We show that the breakdown of the Wiedemann-Franz law due to electron-electron scattering in diffusive spin valves may result in a strong suppression of the Fano factor that describes the ratio between shot noise and average current. In the parallel configuration of magnetizations, we find the universal value $\sqrt{3}/4$ in the absence of a normal-metal spacer layer, but including the spacer leads to a nonmonotonous suppression of this value before reaching back to the universal value for large spacer lengths. On the other hand, in the case of an antiparallel configuration with a negligibly small spacer, the Fano factor is $\sqrt{3(1-P^2)}/4$, where $P$ denotes the polarization of the conductivities. For $P\to \pm 1$, the current through the system is almost noiseless.

Figure 1

Spin valve considered in this paper: Two ferromagnetic wires with length $L_F$ are connected to each other via a normal-metal spacer of length $L_N$ and to electrodes held at different potentials ${\mu }_L$ and ${\mu }_R={\mu }_L-eV$ and at a temperature $T_0\ll \left|eV\right|/k_B$.

Figure 2

The would-be distribution of temperature along the spin valve for spin-up and spin-down electrons in the absence of interaction between them for the antiparallel magnetizations of the electrodes in the extreme case $L_N=0$. As the higher temperature corresponds to the lower conductance, the would-be temperature profiles are highly asymmetric, and switching on the interaction results in a heat exchange whose direction is shown by the wide arrows.

Figure 3

Potential (top) and temperature (bottom) profiles in spin valves with different magnetization configurations.
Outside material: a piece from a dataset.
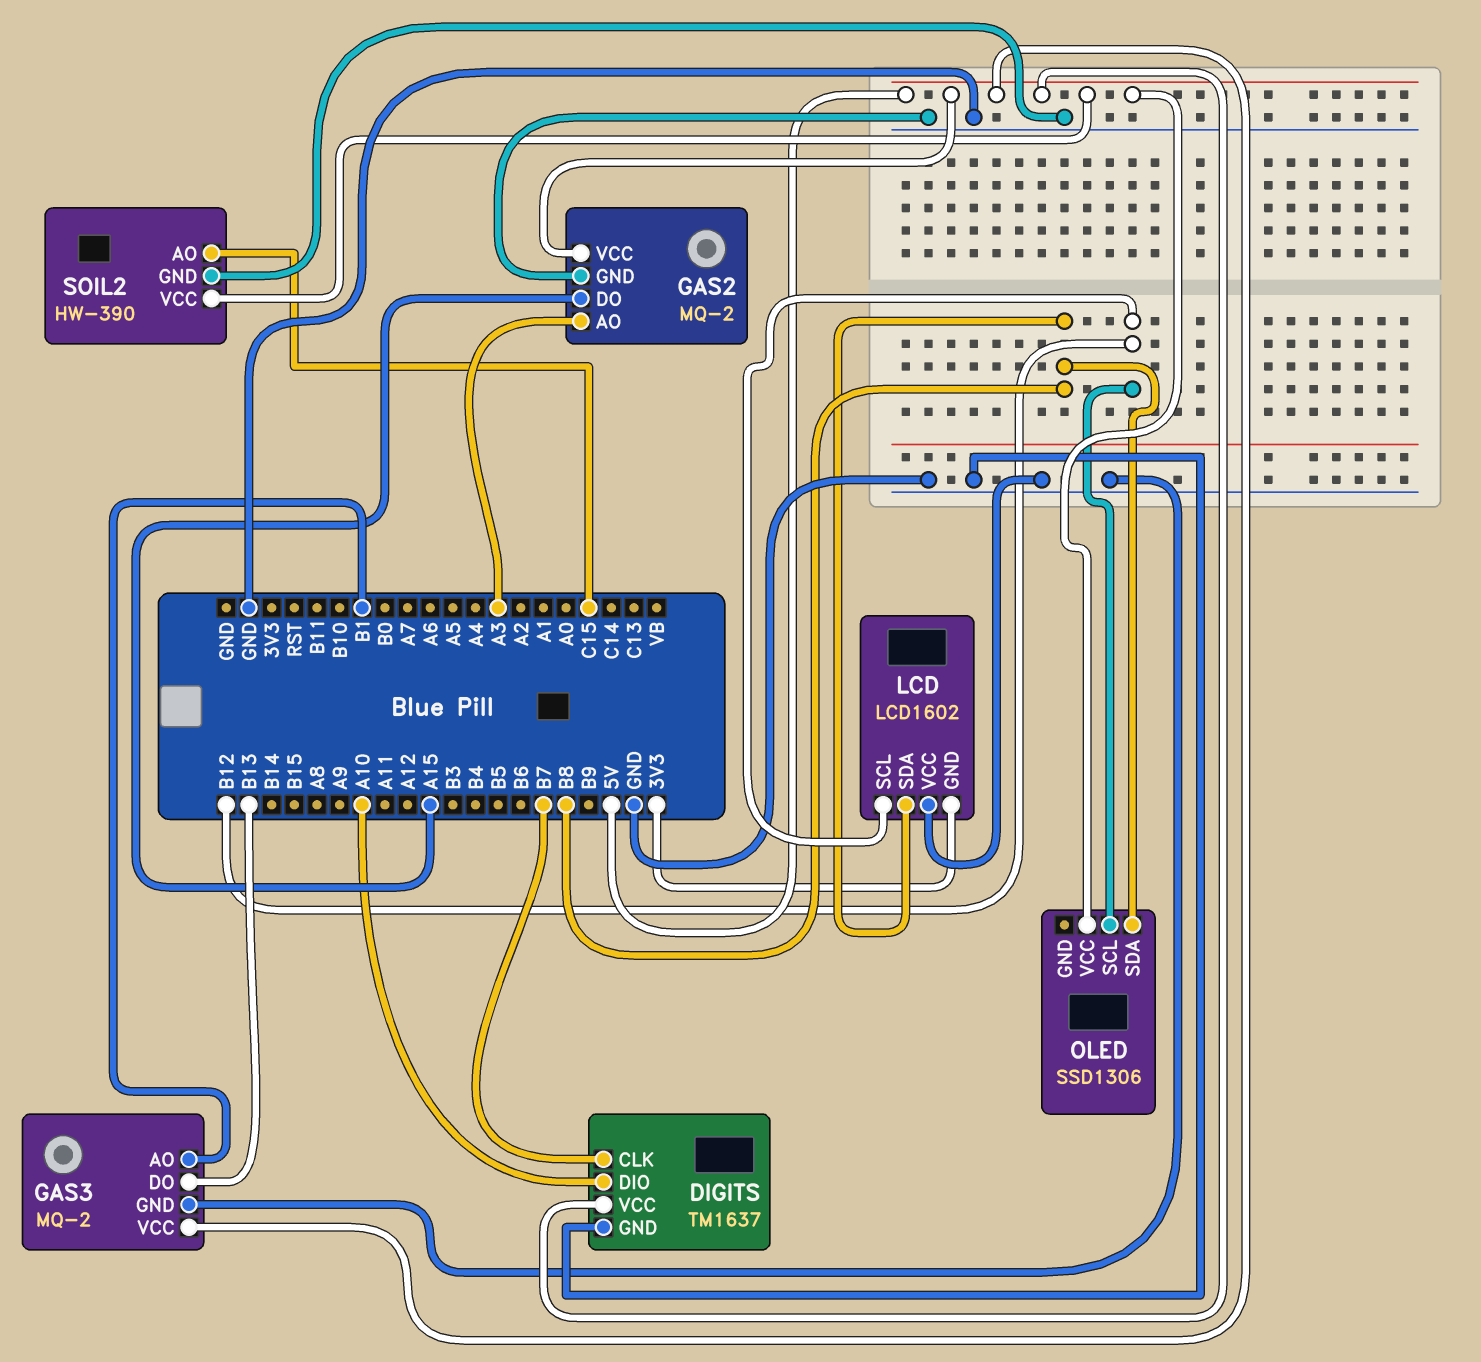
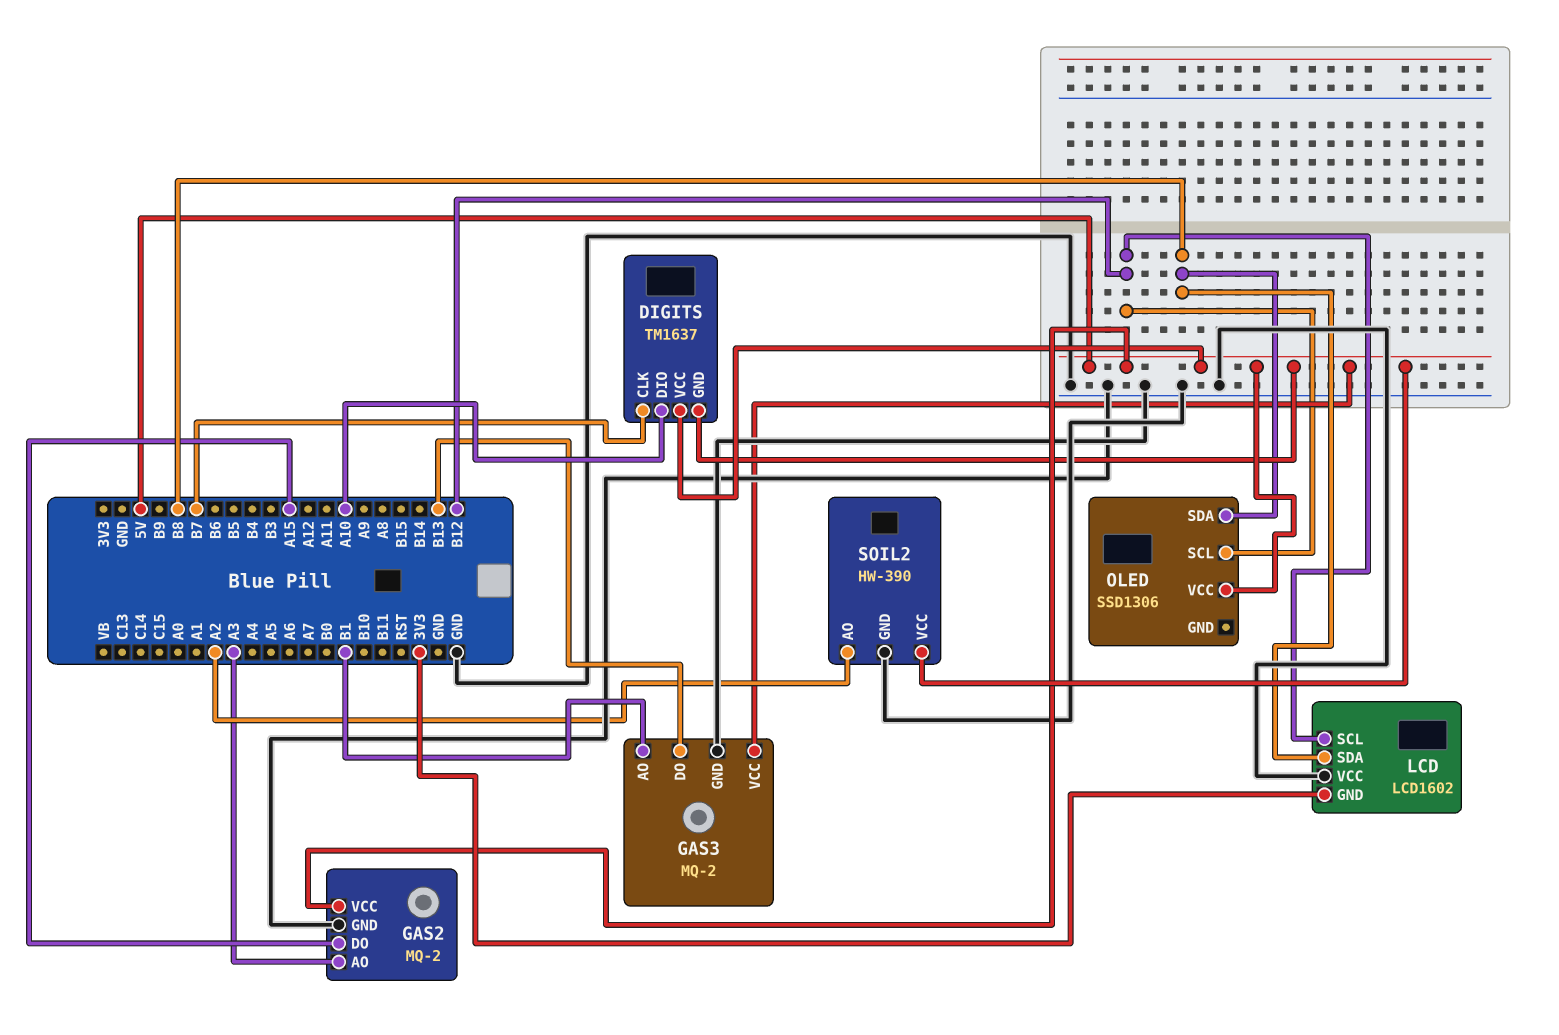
DIGITS pin GND: GND -> 5V
SOIL2 pin AO: C15 -> A2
The shaded regions refer to the ferromagnets, where the magnetization directions are denoted by the arrows. In the top figures, the blue curves (upper on the left part of the figure) are for ${\mu }_{\uparrow }$, whereas the red (lower on the left) are for ${\mu }_{\downarrow }$. The three sets of curves are for ${\sigma }_F/{\sigma }_N=0.2$ (solid lines), ${\sigma }_F={\sigma }_N$ (dashed lines), and ${\sigma }_F=50{\sigma }_N$ (dash-dotted lines). We have chosen $L_N=L_F$ and $P=0.8$.

Figure 4

Fano factor of the spin valve for parallel magnetizations as a function of the ratio of minority electron conductance ${\sigma }_{m}A/L_F$ to the normal-metal conductance ${\sigma }_{N}A/L_N$ for different ratios ${\sigma }_M/{\sigma }_m$. Note the log scale in the horizontal axis. For ${\sigma }_{N}A/L_N\to 0$ the normal metal dominates the resistance, and the Fano factor tends to the value $\sqrt{3}/4\approx 0.433$. In the opposite limit ${\sigma }_N/L_N\gg {\sigma }_M/L_F$ a symmetric spin valve does not maintain any spin accumulation, and the same Fano factor $\sqrt{3}/4$ is retained.

Figure 5

Fano factor for antiparallel magnetizations as a function of the ratio of the conductance for minority electrons to the conductance of the normal metal, for different ratios ${\sigma }_M/{\sigma }_m$. Note the log scale in the horizontal axis. For ${\sigma }_{N}A/L_N\to 0$ the normal metal dominates the resistance, and the Fano factor tends to $\sqrt{3}/4$. In the opposite limit ${\sigma }_N/L_N\gg {\sigma }_M/L_F$ the Fano factor tends to $F_{\mathrm{AP}}\le \sqrt{3}/4$ given by Eq. (9).